→ **Your assignment**
Copy each line in the data that includes the word "auch".
▼
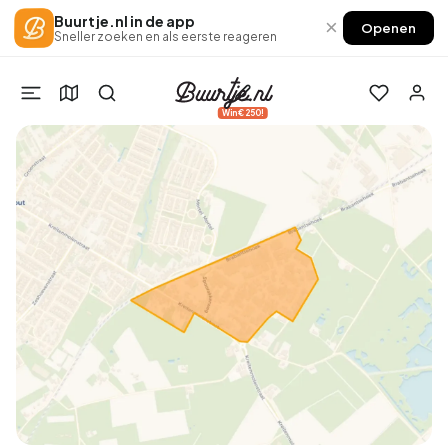
Buurtje.nl in de app
×
Openen
Sneller zoeken en als eerste reageren
Win €250!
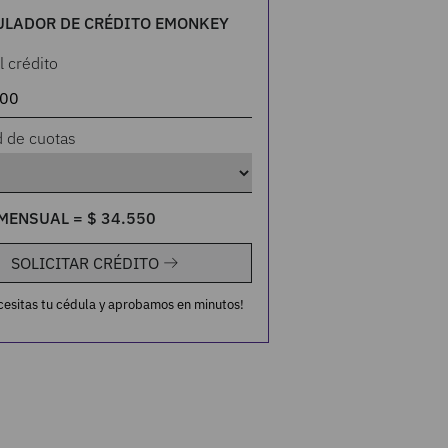
ULADOR DE CRÉDITO EMONKEY
l crédito
d de cuotas
MENSUAL =
$
34
.
550
SOLICITAR CRÉDITO
cesitas tu cédula y aprobamos en minutos!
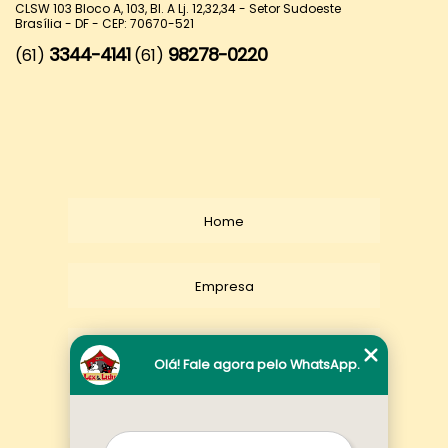
CLSW 103 Bloco A, 103, Bl. A Lj. 12,32,34 - Setor Sudoeste
Brasília - DF - CEP: 70670-521
3344-4141
98278-0220
(61)
(61)
Home
Empresa
Missão
Olá! Fale agora pelo WhatsApp.
Serviços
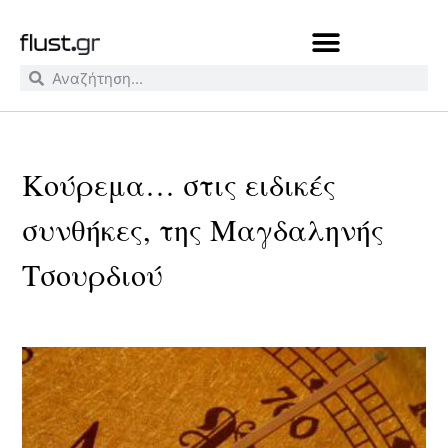
Κούρεμα… στις ειδικές
συνθήκες, της Μαγδαληνής
Τσουρδιού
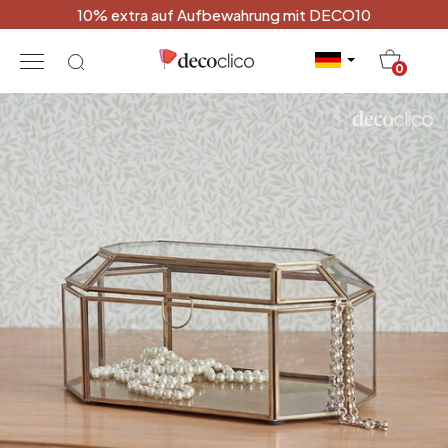
10% extra auf Aufbewahrung mit DECO10
20
0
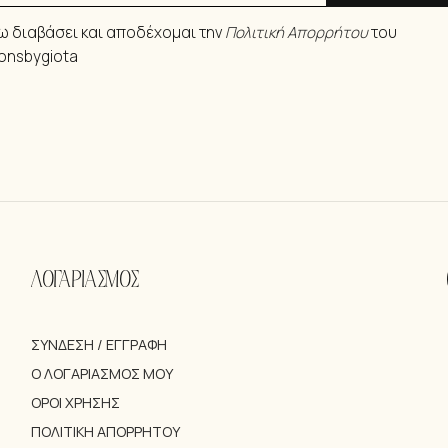
ω διαβάσει και αποδέχομαι την
Πολιτική Απορρήτου
του
ionsbygiota
ΛΟΓΑΡΙΑΣΜΟΣ
ΣΎΝΔΕΣΗ / ΕΓΓΡΑΦΉ
Ο ΛΟΓΑΡΙΑΣΜΌΣ ΜΟΥ
ΌΡΟΙ ΧΡΉΣΗΣ
ΠΟΛΙΤΙΚΉ ΑΠΟΡΡΉΤΟΥ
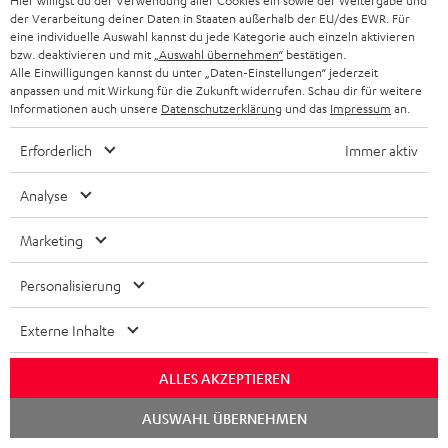
Hier willigst du der Verwendung aller Cookies ein sowie der Weitergabe und
der Verarbeitung deiner Daten in Staaten außerhalb der EU/des EWR. Für
eine individuelle Auswahl kannst du jede Kategorie auch einzeln aktivieren
bzw. deaktivieren und mit
„Auswahl übernehmen“
bestätigen.
Alle Einwilligungen kannst du unter „Daten-Einstellungen“ jederzeit
Downloads und Service
anpassen und mit Wirkung für die Zukunft widerrufen. Schau dir für weitere
Informationen auch unsere
Datenschutzerklärung
und das
Impressum
an.
D
Konformitätserklärung: Stand-Lautsprecher T 500 F 16
Erforderlich
Immer aktiv
o
Bedienungsanleitung: Stand-Lautsprecher T 500 F 16
Analyse
k
Quick Start Guide: Stand-Lautsprecher T 500 F 16
u
Marketing
Safety Booklet: Stand-Lautsprecher T 500 F 16
m
Personalisierung
e
n
Externe Inhalte
P
Hilfe zu diesem Produkt
t
ALLES AKZEPTIEREN
r
e
o
Chat
z
AUSWAHL ÜBERNEHMEN
starten
d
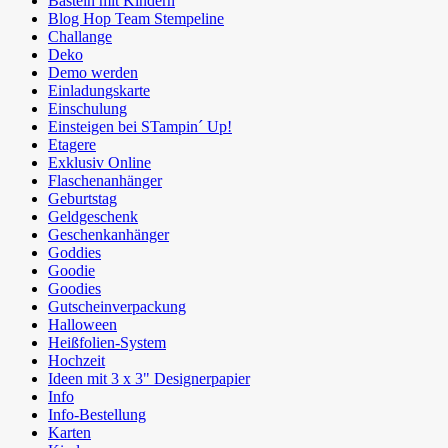
Basteln mit Kindern
Blog Hop Team Stempeline
Challange
Deko
Demo werden
Einladungskarte
Einschulung
Einsteigen bei STampin´ Up!
Etagere
Exklusiv Online
Flaschenanhänger
Geburtstag
Geldgeschenk
Geschenkanhänger
Goddies
Goodie
Goodies
Gutscheinverpackung
Halloween
Heißfolien-System
Hochzeit
Ideen mit 3 x 3" Designerpapier
Info
Info-Bestellung
Karten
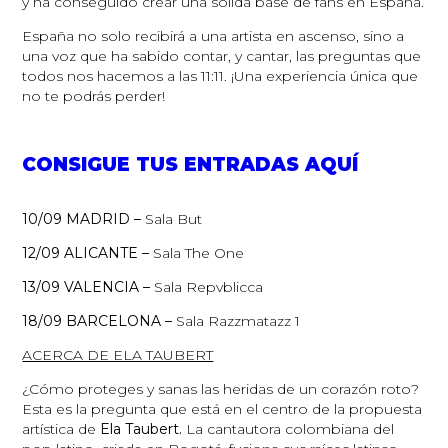
y ha conseguido crear una sólida base de fans en España.
España no solo recibirá a una artista en ascenso, sino a
una voz que ha sabido contar, y cantar, las preguntas que
todos nos hacemos a las 11:11. ¡Una experiencia única que
no te podrás perder!
CONSIGUE TUS ENTRADAS AQUÍ
10/09
MADRID –
Sala But
12/09
ALICANTE –
Sala The One
13/09
VALENCIA –
Sala Repvblicca
18/09
BARCELONA –
Sala Razzmatazz 1
ACERCA DE ELA TAUBERT
¿Cómo proteges y sanas las heridas de un corazón roto?
Esta es la pregunta que está en el centro de la propuesta
artística de
Ela Taubert.
La cantautora colombiana del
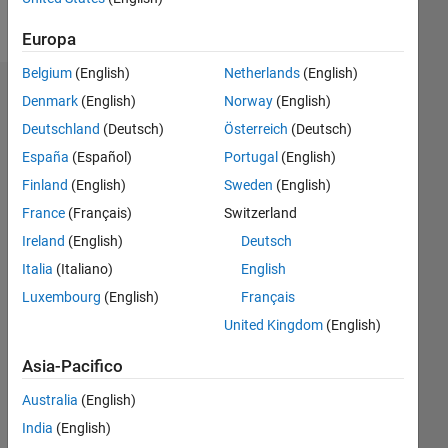
Follow
Europa
Belgium
(English)
Netherlands
(English)
Dashboard
Denmark
(English)
Norway
(English)
Deutschland
(Deutsch)
Österreich
(Deutsch)
Statistica
España
(Español)
Portugal
(English)
M…
Finland
(English)
Sweden
(English)
France
(Français)
Switzerland
-2
-1
5
4
Ireland
(English)
Deutsch
Italia
(Italiano)
English
3
CONTRIBUTI
Luxembourg
(English)
Français
L
2
United Kingdom
(English)
1
Asia-Pacifico
Australia
(English)
0
07/18
05/19
03/20
01/21
11/21
09/22
07/23
05/24
03/25
01/26
07/19
07/20
07/21
07/22
07/24
07/25
07/26
09/19
11/20
01/22
03/23
L
India
(English)
CRONOLOGIA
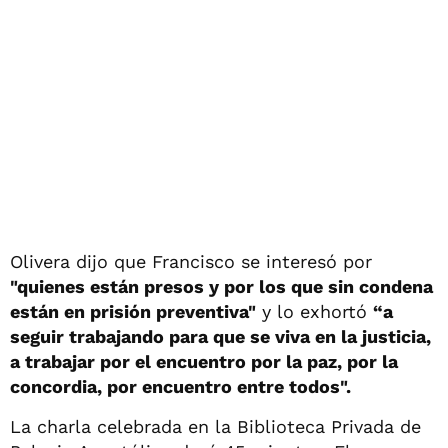
Olivera dijo que Francisco se interesó por
"quienes están presos y por los que sin condena
están en prisión preventiva"
y lo exhortó
“a
seguir trabajando para que se viva en la justicia,
a trabajar por el encuentro por la paz, por la
concordia, por encuentro entre todos".
La charla celebrada en la Biblioteca Privada de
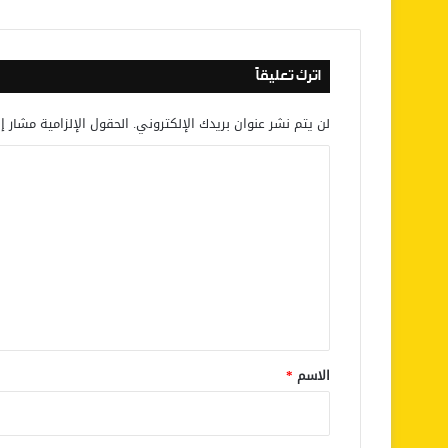
اترك تعليقاً
لن يتم نشر عنوان بريدك الإلكتروني.
الحقول الإلزامية مشار إل
ا
ل
ت
ع
ل
ي
ق
*
الاسم
*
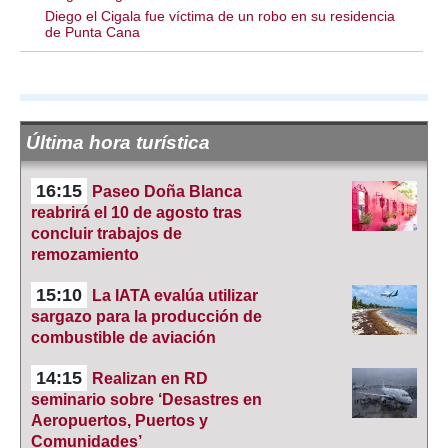
Diego el Cigala fue víctima de un robo en su residencia
de Punta Cana
Última hora turística
16:15
Paseo Doña Blanca
reabrirá el 10 de agosto tras
concluir trabajos de
remozamiento
15:10
La IATA evalúa utilizar
sargazo para la producción de
combustible de aviación
14:15
Realizan en RD
seminario sobre ‘Desastres en
Aeropuertos, Puertos y
Comunidades’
▲
→ **Answer space**
eine individuelle Auswahl kannst du jede Kategorie auch einzeln aktivieren
Informationen auch unsere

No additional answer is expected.